Actors keen to mimic a particular accent could be helped by new 3D video footage showing what happens inside our mouths when we speak.
Researchers used ultrasound and magnetic resonance imaging to record the inner workings of the human vocal tract when producing sounds.
Five Scottish universities contributed to the Seeing Speech project which will also help speech therapists and students of linguistics and phonetics.
Medical ultrasound machines took an image of the surface of the tongue during speech and, using MRI, they recorded the entire vocal tract including the action of the larynx and the soft palate.
Academics said it gives the best understanding yet of the processes of speech.

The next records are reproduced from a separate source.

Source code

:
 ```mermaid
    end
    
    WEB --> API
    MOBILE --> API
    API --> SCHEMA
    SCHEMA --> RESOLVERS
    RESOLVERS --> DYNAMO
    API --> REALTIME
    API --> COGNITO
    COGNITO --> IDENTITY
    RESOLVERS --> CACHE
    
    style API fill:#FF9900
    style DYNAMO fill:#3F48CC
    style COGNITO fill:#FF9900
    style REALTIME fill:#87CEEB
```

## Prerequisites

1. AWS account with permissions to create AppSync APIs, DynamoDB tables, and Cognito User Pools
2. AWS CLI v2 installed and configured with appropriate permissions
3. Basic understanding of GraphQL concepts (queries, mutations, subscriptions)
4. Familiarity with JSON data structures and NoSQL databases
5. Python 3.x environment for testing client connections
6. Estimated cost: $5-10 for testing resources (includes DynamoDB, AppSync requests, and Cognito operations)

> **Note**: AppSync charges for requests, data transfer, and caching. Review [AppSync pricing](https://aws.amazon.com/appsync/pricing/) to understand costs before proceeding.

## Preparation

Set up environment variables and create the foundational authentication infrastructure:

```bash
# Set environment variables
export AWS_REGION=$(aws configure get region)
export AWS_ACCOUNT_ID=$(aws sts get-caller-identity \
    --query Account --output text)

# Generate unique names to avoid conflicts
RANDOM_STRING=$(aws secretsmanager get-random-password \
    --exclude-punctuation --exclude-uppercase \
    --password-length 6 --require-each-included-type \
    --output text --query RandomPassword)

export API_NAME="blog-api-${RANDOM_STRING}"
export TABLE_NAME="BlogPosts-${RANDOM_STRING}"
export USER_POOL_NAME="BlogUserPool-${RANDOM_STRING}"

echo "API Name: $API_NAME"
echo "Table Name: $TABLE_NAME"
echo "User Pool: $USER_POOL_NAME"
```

Jane Stuart-Smith, professor of phonetics and sociolinguistics at Glasgow University, said: "One problem encountered by phonetics teachers and students is that there is nothing out there that shows how speech sounds are actually formed.

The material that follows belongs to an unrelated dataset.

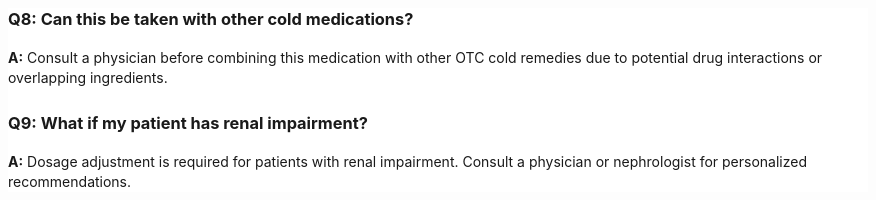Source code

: ### **Q8: Can this be taken with other cold medications?**

**A:** Consult a physician before combining this medication with other OTC cold remedies due to potential drug interactions or overlapping ingredients.

### **Q9: What if my patient has renal impairment?**

**A:** Dosage adjustment is required for patients with renal impairment.  Consult a physician or nephrologist for personalized recommendations.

"The only resources that we had to work with up to this point were static diagrams and models that break the vocal tract up into sections and provide a fragmented view of what are really synchronised, dynamic actions of the vocal organs."
Eleanor Lawson, a phonetics and sociolinguistics lecturer at Glasgow, said: "We hope that Seeing Speech will provide the starting point for developing into a much more substantial teaching and learning resource for the future."
The results are available to the public at the website seeingspeech.arts.gla.ac.uk/uti/.